### EXCERPTED TEXT

The rest is pointer math, and the memory for each struct element is allocated with alloc/realloc and memset. I still have to work this out, but I just thought of this when I stepped out of bed! :)




SplinterGU

#9
?????????!!!!!!!!!

what is your point????

use char str[max_size] for fast and secure strings.
Download Lastest BennuGD Release: http://www.bennugd.org/node/2

handsource-dyko

#10
 ;D ;D I'm already working on something. It's not ready yet, but what I have so far is working fine. Maybe the code will clarify my design intend:

(I still have add the "array enlarge" function) :)


IMPORT "mod_say";
IMPORT "mod_debug";
IMPORT "mod_mem";
IMPORT "mod_string";


/* Containter data type for string array. Holds information of the substrings.  */
/* The size of this type in bytes is 16 bytes (4 intergers), as bennu int's are */
/* 4 bytes in size (32 bits).                                                   */
TYPE stringlist;

   int index;
   int first_char;
   int last_char;
   int length;
END



GLOBAL

   /* Data used for the stringlist functions */
   
   stringlist pointer p_string_array; // pointer for acessing the stringlist array
   string list_buffer;                // this is the bennu string in wich each substring is stored
   
   int num_strings;                   // the size of the array (indicates the boudaries)
   int current_string;                // the position of the index (the last added string of the list)
   
   
   
   
   
   /* Other data */
   
   int str;    // indentifier of a stringlist.
   int count;  // general purpose loop counter.

   int add_status;
   
   

/* Declares for functions that return strings */
DECLARE

   FUNCTION string return_string(int array_index);

END // end of declare.




PROCESS main();

BEGIN

   // create a new string array with 10 elements (0-9).
   str=new_stringlist(10);
   say("str: "+str);
   
   // add some strings to the list.
   add_status=add_string("dog");
   say("add_status: "+add_status);
   add_status=add_string("cat");
   say("add_status: "+add_status);
   add_status=add_string("horse");
   say("add_status: "+add_status);
   add_status=add_string("rhino");
   say("add_status: "+add_status);
   add_status=add_string("bird");
   say("add_status: "+add_status);
   
   add_status=add_string("monkey");
   say("add_status: "+add_status);
   add_status=add_string("donkey");
   say("add_status: "+add_status);
   add_status=add_string("parrot");
   say("add_status: "+add_status);
   add_status=add_string("bunny");
   say("add_status: "+add_status);
   add_status=add_string("wombat");
   say("add_status: "+add_status);
   
   // add one beyond array boundary, should cause error
   add_status=add_string("giraffe");
   say("add_status: "+add_status);
   
   
   // print some debug info.
   FOR (count=0; count<10; count++)
     
      say("string "+count);
      say("stringlist["+count+"].index: "+p_string_array[count].index);
      say("stringlist["+count+"].first_char: "+p_string_array[count].first_char);
      say("stringlist["+count+"].last_char: "+p_string_array[count].last_char);
      say("stringlist["+count+"].length: "+p_string_array[count].length);   
      say("stringlist["+count+"]: "+chr(34)+return_string(count)+chr(34));     
   END
   
   
   // print strings from the list.

######
### GIVEN INFORMATION

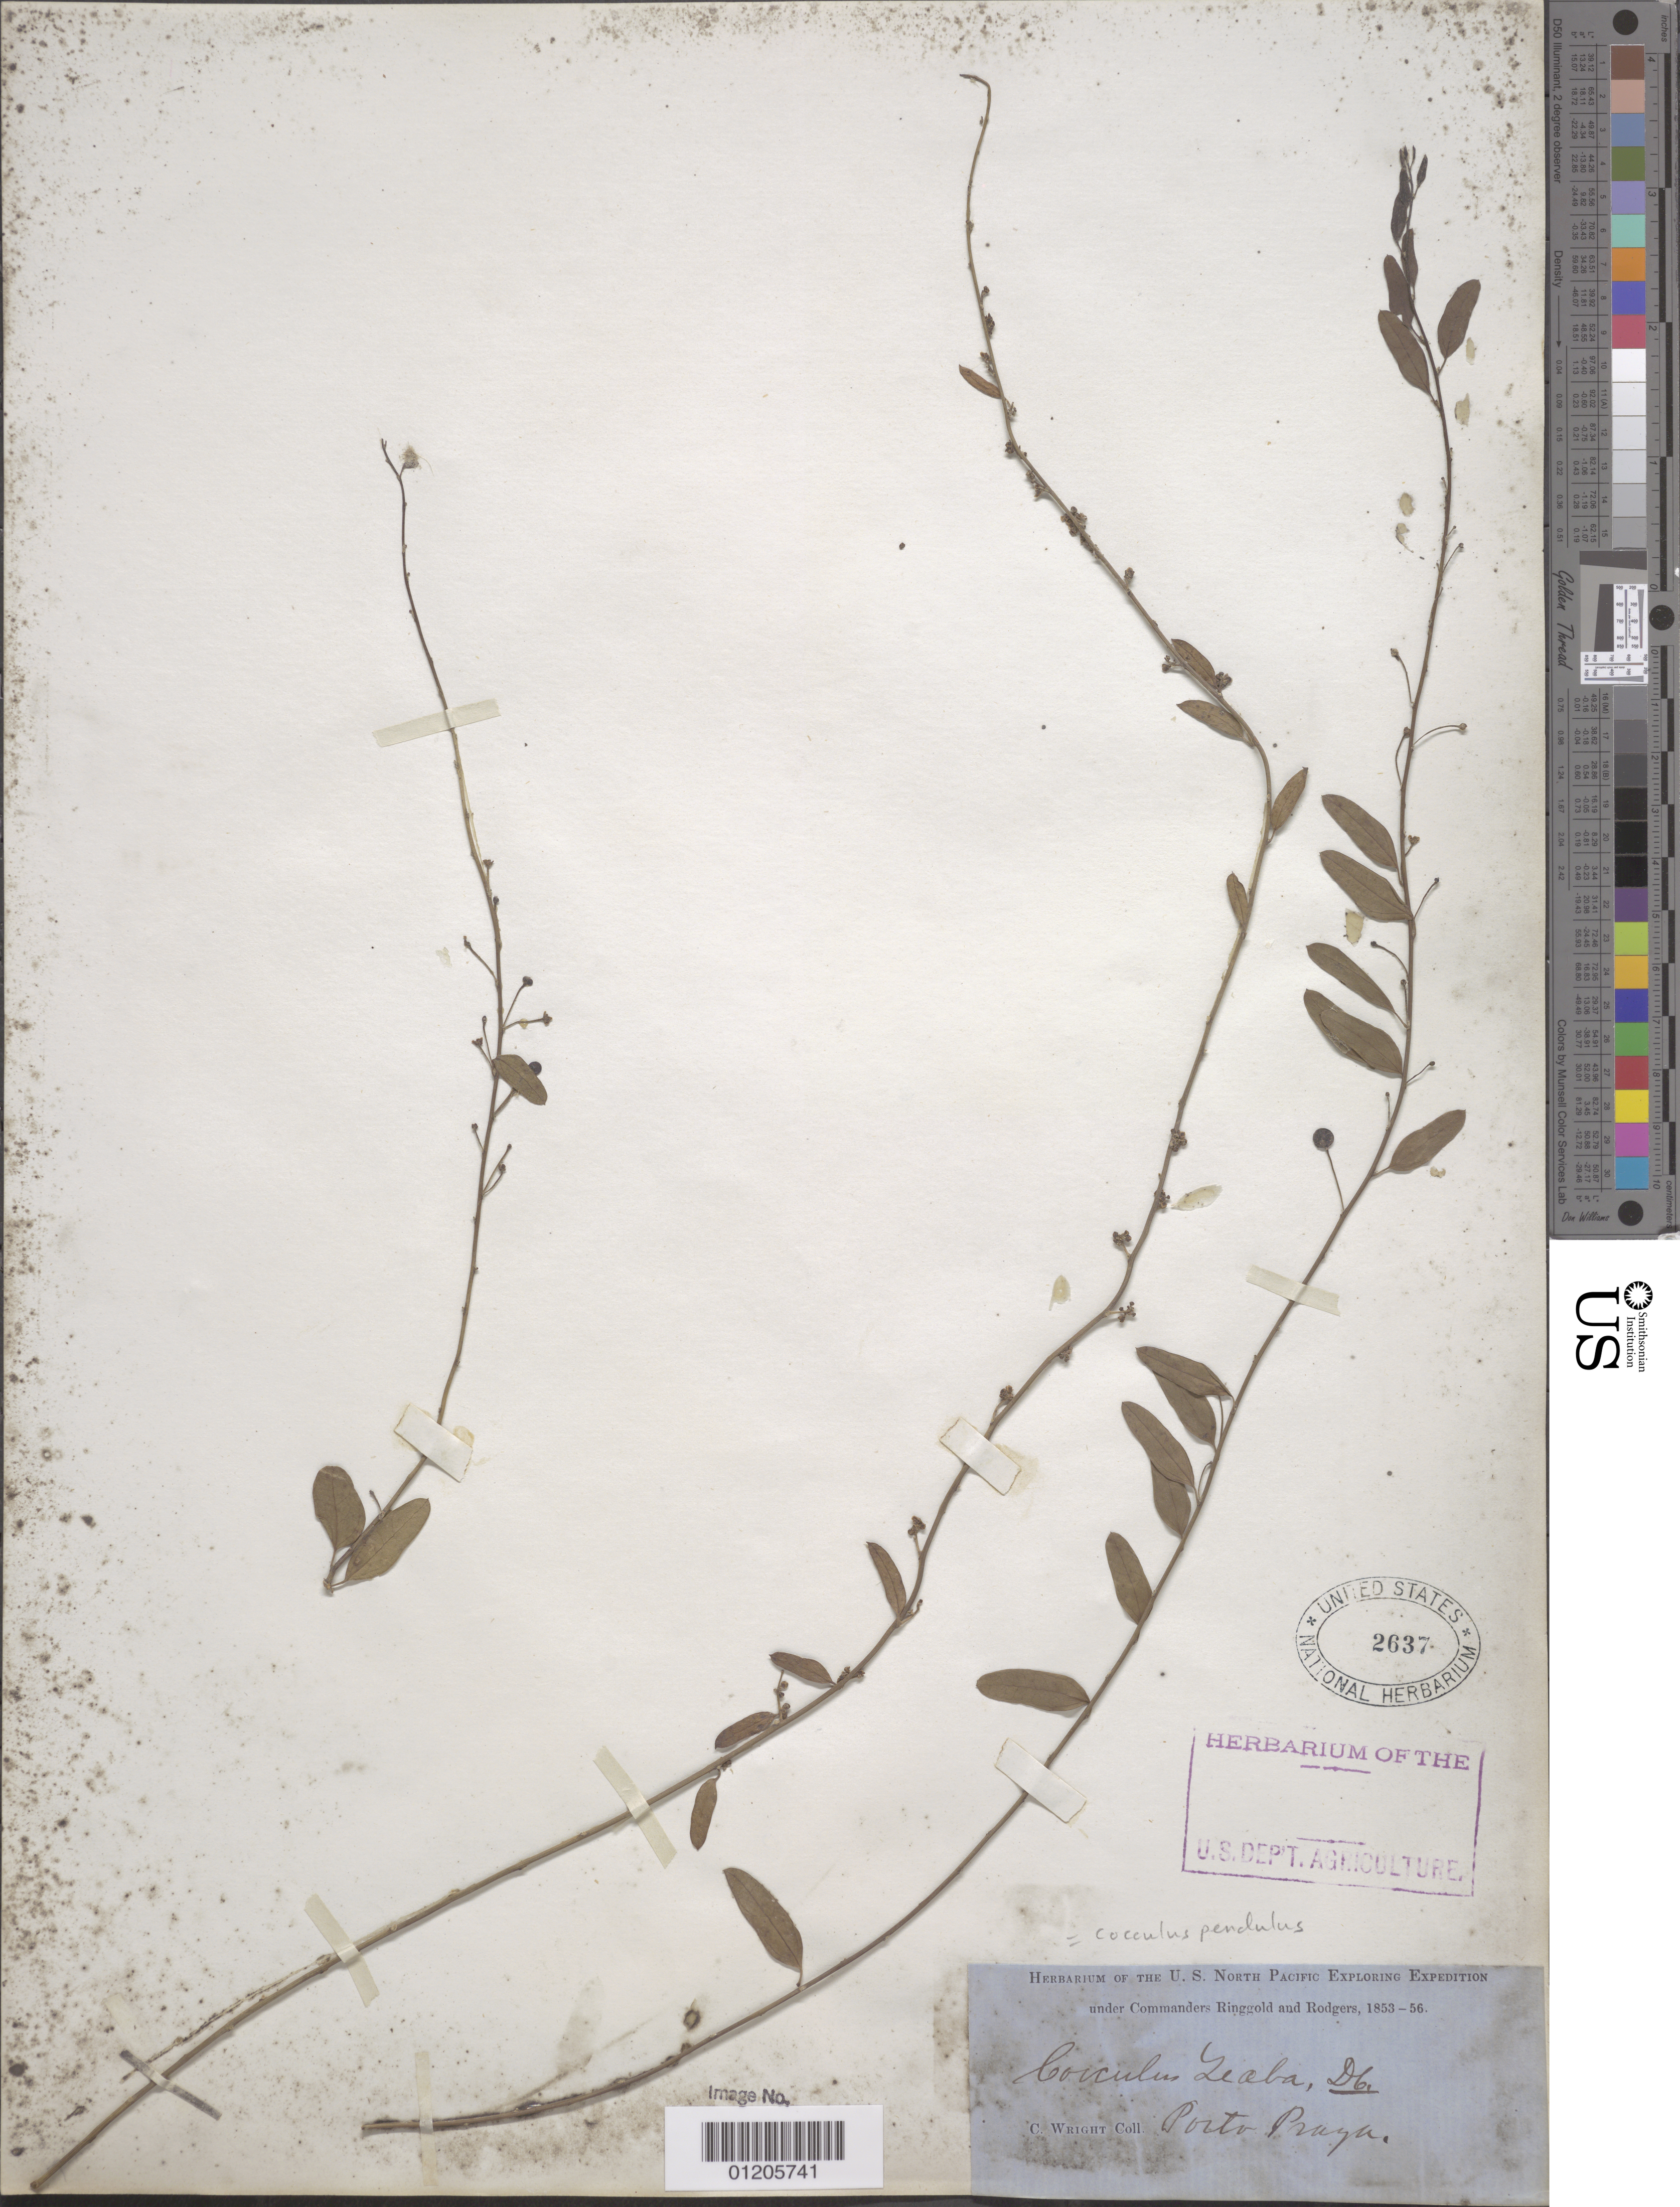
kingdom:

######

> WRITTEN INSTRUCTION 1
Answer these questions about the BennuGD forum thread.
(a) What does SplinterGU recommend using for fast and secure strings?
(b) According to the code comment, how many bytes does the stringlist type occupy?
(c) Which string is added beyond the array boundary to cause an error?
> WRITTEN INSTRUCTION 2
Retype everything in the BennuGD forum thread from "The rest is" down to "is your point????".
> WRITTEN INSTRUCTION 3
Extend the BennuGD forum thread, continuing after its last line.
The data above are drawn from a separate source.

> WRITTEN REPLY 1
(a) char str[max_size]
(b) 16 bytes
(c) "giraffe"

> WRITTEN REPLY 2
The rest is pointer math, and the memory for each struct element is allocated with alloc/realloc and memset. I still have to work this out, but I just thought of this when I stepped out of bed! :)




SplinterGU

#9
?????????!!!!!!!!!

what is your point????

> WRITTEN REPLY 3
   say(return_string(0));
   say(return_string(1));
   say(return_string(2));
   say(return_string(3));
   say(return_string(4));
 
/* 
   // these are invalid
   say(return_string(5));
   say(return_string(10));
*/
     
END // end of main.











/* FUNCTION new_stringlist                                                           */
/*                                                                                   */
/* what it does:                                                                     */
/* - Creates a new array with references to substrings of a potentially very large   */
/*   string, that holds all the substrings (the strings in the list).                */
/*   It provides an index mechanism for strings, where each string in the list is a  */
/*   substring of a large "container" string.                                        */
/*   Therefore, it needs to know the length and the position of each substring.      */
/*   This, and the index are stored in a custom data-type, called "stringlist".      */
/*                                                                                   */
/* arguments:                                                                        */
/* - int num_strings: the number of elements the array should contain.               */
/*                                                                                   */
/* returns:                                                                          */
/* -int status: -1: error, >1: the length of the array in elements.                  */

FUNCTION int new_stringlist(int num_strings);

PRIVATE

int c;

BEGIN
     
   p_string_array=calloc(num_strings,sizeof(stringlist));   // num_strings * 16 bytes (the size of an stringlist)
   
   IF (p_string_array==NULL)
      // we have an error
      say("error");
      RETURN -1;
   ELSE
      // not null, it's ok! set things in up the array's data container.     
      FOR (c=0; c<num_strings; c++)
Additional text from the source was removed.